Rolls-Royce shrugged off the impact of Boeing's decision to terminate the 717 regional twinjet as it last week unveiled higher than expected profits for 2004. The UKaeroengine manufacturer was boosted by strong sales growth in its aftermarket businesses and posted underlying pre-tax profits of £345 million ($650 million) for the year, up 21% on 2003.

The company says the cancellation of the 717 - for which its German subsidiary Rolls-Royce Deutschland supplies BR715 engines - will have a limited effect.

"It was a relatively small programme,"says Mike Terrett, president civil aerospace. "We're disappointed, but it is not a significant portion of Rolls-Royce Deutschland's work. Because we have a broad portfolio we're fully able to absorb the termination of the 717 programme."

R-R expects between 25 and 30 years of servicing and overhaul activities on the BR715 engine and says it is looking out for other applications for the engine, but at the moment has no near-term plans for other programmes.

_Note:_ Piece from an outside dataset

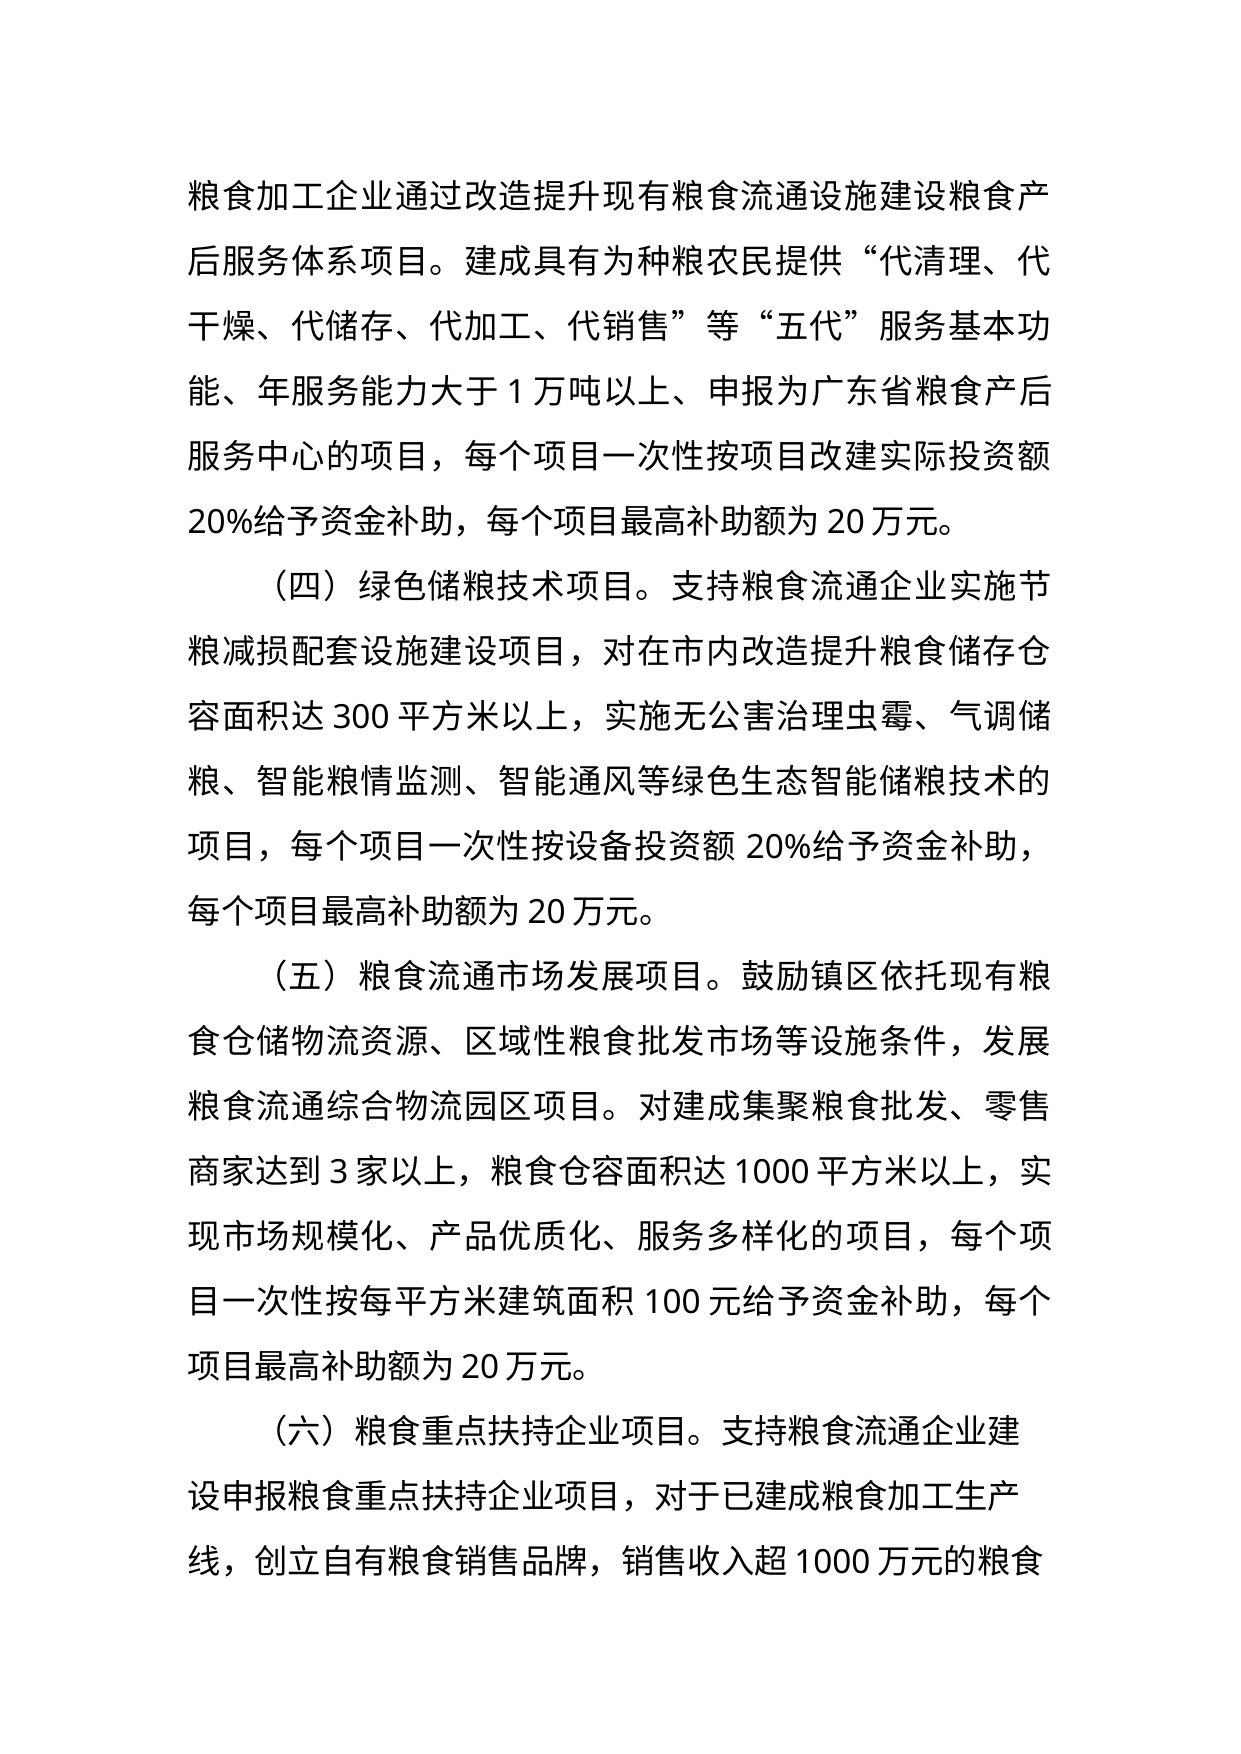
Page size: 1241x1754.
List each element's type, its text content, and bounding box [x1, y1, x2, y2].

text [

Overall, the company says it "benefited from a better than expected cyclical recovery in the civil aerospace sector", and group revenue from after market services grew by 12% to £3.8 billion.

The company won a record 40% of civil engine orders announced in 2004, worth £8.7 billion and increased its firm orderbook by 9% to £18.9 billion at the end of 2004. Underlying profits before interest in the civil aerospace division rose from £131 million in 2003 to £170 million in 2004, and from £147 million to £155 million in the defence sector.

Average net debt across the group fell 41% to £560 million on "tight control of working capital" and efforts to cut costs and increase efficiency and productivity.

The group's gross margin rose to 19% in 2004, compared with 17.4% for the previous year following "continuing improvements in operational efficiency and a 5% reduction in product unit costs."

R-R expects to see further consolidation of the supply chain in 2005, as it seeks further risk- and revenue-sharing agreements and long-term commitments with smaller suppliers.

Civil engine servicing revenues grew by a quarter, to £1.8 billion, which represents 59% of civil aerospace sales.